# Records from a data source
━━━
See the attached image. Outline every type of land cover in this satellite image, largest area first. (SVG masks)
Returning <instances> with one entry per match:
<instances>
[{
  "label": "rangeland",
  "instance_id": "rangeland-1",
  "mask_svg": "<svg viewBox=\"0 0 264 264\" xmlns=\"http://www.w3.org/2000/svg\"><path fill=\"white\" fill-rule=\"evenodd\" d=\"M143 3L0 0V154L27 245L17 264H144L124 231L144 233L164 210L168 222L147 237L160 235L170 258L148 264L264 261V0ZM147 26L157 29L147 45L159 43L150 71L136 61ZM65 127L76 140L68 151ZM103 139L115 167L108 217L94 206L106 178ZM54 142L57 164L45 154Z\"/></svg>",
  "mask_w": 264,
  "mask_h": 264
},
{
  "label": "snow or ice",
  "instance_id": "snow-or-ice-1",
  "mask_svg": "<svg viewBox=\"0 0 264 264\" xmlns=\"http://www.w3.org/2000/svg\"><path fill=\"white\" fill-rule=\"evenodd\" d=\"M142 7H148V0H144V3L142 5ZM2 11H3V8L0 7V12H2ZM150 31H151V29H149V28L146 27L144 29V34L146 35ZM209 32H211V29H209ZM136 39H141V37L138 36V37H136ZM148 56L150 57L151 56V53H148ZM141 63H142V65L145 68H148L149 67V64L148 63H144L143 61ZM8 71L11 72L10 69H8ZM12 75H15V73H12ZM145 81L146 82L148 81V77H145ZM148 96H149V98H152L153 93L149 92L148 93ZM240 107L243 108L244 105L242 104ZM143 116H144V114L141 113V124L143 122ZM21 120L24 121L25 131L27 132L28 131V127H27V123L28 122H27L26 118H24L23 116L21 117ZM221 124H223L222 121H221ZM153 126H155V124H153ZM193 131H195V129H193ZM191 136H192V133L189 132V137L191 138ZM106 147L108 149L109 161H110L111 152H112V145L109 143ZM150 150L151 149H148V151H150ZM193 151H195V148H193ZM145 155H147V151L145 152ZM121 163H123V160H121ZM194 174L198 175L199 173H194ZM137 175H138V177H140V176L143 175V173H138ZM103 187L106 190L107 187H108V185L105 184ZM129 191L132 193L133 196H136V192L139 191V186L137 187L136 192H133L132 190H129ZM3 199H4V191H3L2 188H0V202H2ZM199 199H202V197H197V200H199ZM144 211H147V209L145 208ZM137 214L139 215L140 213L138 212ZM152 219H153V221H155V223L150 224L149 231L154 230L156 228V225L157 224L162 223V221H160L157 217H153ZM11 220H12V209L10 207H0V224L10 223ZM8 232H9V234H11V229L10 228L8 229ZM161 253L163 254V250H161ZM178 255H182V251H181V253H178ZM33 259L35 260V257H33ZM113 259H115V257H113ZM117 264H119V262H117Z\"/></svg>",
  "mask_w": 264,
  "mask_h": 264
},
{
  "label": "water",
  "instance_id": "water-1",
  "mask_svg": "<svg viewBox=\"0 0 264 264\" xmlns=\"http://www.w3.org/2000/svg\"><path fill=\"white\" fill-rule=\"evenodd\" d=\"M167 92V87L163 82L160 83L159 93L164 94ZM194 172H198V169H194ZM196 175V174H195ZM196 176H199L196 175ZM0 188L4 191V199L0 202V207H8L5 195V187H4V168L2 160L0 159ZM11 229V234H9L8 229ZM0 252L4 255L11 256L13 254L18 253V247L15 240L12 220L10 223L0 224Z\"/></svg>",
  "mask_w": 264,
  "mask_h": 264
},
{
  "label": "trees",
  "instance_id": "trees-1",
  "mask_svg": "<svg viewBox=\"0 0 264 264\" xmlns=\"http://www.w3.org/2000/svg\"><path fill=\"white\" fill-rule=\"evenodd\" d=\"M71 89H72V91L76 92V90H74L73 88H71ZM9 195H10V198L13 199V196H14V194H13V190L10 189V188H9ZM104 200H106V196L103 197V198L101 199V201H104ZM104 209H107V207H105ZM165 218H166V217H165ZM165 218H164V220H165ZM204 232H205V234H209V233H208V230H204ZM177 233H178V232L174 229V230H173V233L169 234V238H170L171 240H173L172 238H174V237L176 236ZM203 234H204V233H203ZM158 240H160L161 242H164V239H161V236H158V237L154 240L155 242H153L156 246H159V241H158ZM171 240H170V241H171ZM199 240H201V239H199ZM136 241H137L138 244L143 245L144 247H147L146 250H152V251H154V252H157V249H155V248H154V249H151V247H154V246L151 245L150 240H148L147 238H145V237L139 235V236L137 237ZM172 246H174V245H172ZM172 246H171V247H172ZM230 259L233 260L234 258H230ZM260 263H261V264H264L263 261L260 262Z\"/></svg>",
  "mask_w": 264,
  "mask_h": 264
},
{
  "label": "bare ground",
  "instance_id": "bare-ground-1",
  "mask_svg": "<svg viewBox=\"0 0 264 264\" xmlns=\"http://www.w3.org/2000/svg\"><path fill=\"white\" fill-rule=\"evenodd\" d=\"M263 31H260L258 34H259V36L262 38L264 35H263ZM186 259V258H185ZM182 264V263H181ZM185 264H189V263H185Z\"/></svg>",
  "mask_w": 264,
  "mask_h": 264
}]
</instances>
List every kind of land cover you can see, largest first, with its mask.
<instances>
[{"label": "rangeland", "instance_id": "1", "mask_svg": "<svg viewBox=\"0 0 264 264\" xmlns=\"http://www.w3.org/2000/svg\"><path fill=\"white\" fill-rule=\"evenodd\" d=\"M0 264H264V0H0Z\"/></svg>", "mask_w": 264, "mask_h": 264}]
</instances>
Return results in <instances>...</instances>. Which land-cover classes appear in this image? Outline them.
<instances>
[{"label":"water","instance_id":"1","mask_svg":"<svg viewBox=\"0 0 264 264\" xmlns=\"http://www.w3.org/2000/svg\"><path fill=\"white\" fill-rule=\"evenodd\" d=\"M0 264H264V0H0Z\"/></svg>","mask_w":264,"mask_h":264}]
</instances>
━━━
# PROBLEM STATEMENT
Show the data once more, exactly as it was written.

# COMPLETE ANSWER
See the attached image. Outline every type of land cover in this satellite image, largest area first. (SVG masks)
Returning <instances> with one entry per match:
<instances>
[{
  "label": "rangeland",
  "instance_id": "rangeland-1",
  "mask_svg": "<svg viewBox=\"0 0 264 264\" xmlns=\"http://www.w3.org/2000/svg\"><path fill=\"white\" fill-rule=\"evenodd\" d=\"M143 3L0 0V154L27 245L17 264H144L124 231L144 233L164 210L168 222L147 237L160 235L170 258L148 264L264 261V0ZM147 26L157 29L147 45L159 43L150 71L136 61ZM65 127L76 140L68 151ZM103 139L115 167L108 217L94 206L106 178ZM54 142L57 164L45 154Z\"/></svg>",
  "mask_w": 264,
  "mask_h": 264
},
{
  "label": "snow or ice",
  "instance_id": "snow-or-ice-1",
  "mask_svg": "<svg viewBox=\"0 0 264 264\" xmlns=\"http://www.w3.org/2000/svg\"><path fill=\"white\" fill-rule=\"evenodd\" d=\"M142 7H148V0H144V3L142 5ZM2 11H3V8L0 7V12H2ZM150 31H151V29H149V28L146 27L144 29V34L146 35ZM209 32H211V29H209ZM136 39H141V37L138 36V37H136ZM148 56L150 57L151 56V53H148ZM141 63H142V65L145 68H148L149 67V64L148 63H144L143 61ZM8 71L11 72L10 69H8ZM12 75H15V73H12ZM145 81L146 82L148 81V77H145ZM148 96H149V98H152L153 93L149 92L148 93ZM240 107L243 108L244 105L242 104ZM143 116H144V114L141 113V124L143 122ZM21 120L24 121L25 131L27 132L28 131V127H27V123L28 122H27L26 118H24L23 116L21 117ZM221 124H223L222 121H221ZM153 126H155V124H153ZM193 131H195V129H193ZM191 136H192V133L189 132V137L191 138ZM106 147L108 149L109 161H110L111 152H112V145L109 143ZM150 150L151 149H148V151H150ZM193 151H195V148H193ZM145 155H147V151L145 152ZM121 163H123V160H121ZM194 174L198 175L199 173H194ZM137 175H138V177H140V176L143 175V173H138ZM103 187L106 190L107 187H108V185L105 184ZM129 191L132 193L133 196H136V192L139 191V186L137 187L136 192H133L132 190H129ZM3 199H4V191H3L2 188H0V202H2ZM199 199H202V197H197V200H199ZM144 211H147V209L145 208ZM137 214L139 215L140 213L138 212ZM152 219H153V221H155V223L150 224L149 231L154 230L156 228V225L157 224L162 223V221H160L157 217H153ZM11 220H12V209L10 207H0V224L10 223ZM8 232H9V234H11V229L10 228L8 229ZM161 253L163 254V250H161ZM178 255H182V251H181V253H178ZM33 259L35 260V257H33ZM113 259H115V257H113ZM117 264H119V262H117Z\"/></svg>",
  "mask_w": 264,
  "mask_h": 264
},
{
  "label": "water",
  "instance_id": "water-1",
  "mask_svg": "<svg viewBox=\"0 0 264 264\" xmlns=\"http://www.w3.org/2000/svg\"><path fill=\"white\" fill-rule=\"evenodd\" d=\"M167 92V87L163 82L160 83L159 93L164 94ZM194 172H198V169H194ZM196 175V174H195ZM196 176H199L196 175ZM0 188L4 191V199L0 202V207H8L5 195V187H4V168L2 160L0 159ZM11 229V234H9L8 229ZM0 252L4 255L11 256L13 254L18 253V247L15 240L12 220L10 223L0 224Z\"/></svg>",
  "mask_w": 264,
  "mask_h": 264
},
{
  "label": "trees",
  "instance_id": "trees-1",
  "mask_svg": "<svg viewBox=\"0 0 264 264\" xmlns=\"http://www.w3.org/2000/svg\"><path fill=\"white\" fill-rule=\"evenodd\" d=\"M71 89H72V91L76 92V90H74L73 88H71ZM9 195H10V198L13 199V196H14V194H13V190L10 189V188H9ZM104 200H106V196L103 197V198L101 199V201H104ZM104 209H107V207H105ZM165 218H166V217H165ZM165 218H164V220H165ZM204 232H205V234H209V233H208V230H204ZM177 233H178V232L174 229V230H173V233L169 234V238H170L171 240H173L172 238H174V237L176 236ZM203 234H204V233H203ZM158 240H160L161 242H164V239H161V236H158V237L154 240L155 242H153L156 246H159V241H158ZM171 240H170V241H171ZM199 240H201V239H199ZM136 241H137L138 244L143 245L144 247H147L146 250H152V251H154V252H157V249H155V248H154V249H151V247H154V246L151 245L150 240H148L147 238H145V237L139 235V236L137 237ZM172 246H174V245H172ZM172 246H171V247H172ZM230 259L233 260L234 258H230ZM260 263H261V264H264L263 261L260 262Z\"/></svg>",
  "mask_w": 264,
  "mask_h": 264
},
{
  "label": "bare ground",
  "instance_id": "bare-ground-1",
  "mask_svg": "<svg viewBox=\"0 0 264 264\" xmlns=\"http://www.w3.org/2000/svg\"><path fill=\"white\" fill-rule=\"evenodd\" d=\"M263 31H260L258 34H259V36L262 38L264 35H263ZM186 259V258H185ZM182 264V263H181ZM185 264H189V263H185Z\"/></svg>",
  "mask_w": 264,
  "mask_h": 264
}]
</instances>
List every kind of land cover you can see, largest first, with its mask.
<instances>
[{"label": "rangeland", "instance_id": "1", "mask_svg": "<svg viewBox=\"0 0 264 264\" xmlns=\"http://www.w3.org/2000/svg\"><path fill=\"white\" fill-rule=\"evenodd\" d=\"M0 264H264V0H0Z\"/></svg>", "mask_w": 264, "mask_h": 264}]
</instances>
Return results in <instances>...</instances>. Which land-cover classes appear in this image? Outline them.
<instances>
[{"label":"water","instance_id":"1","mask_svg":"<svg viewBox=\"0 0 264 264\" xmlns=\"http://www.w3.org/2000/svg\"><path fill=\"white\" fill-rule=\"evenodd\" d=\"M0 264H264V0H0Z\"/></svg>","mask_w":264,"mask_h":264}]
</instances>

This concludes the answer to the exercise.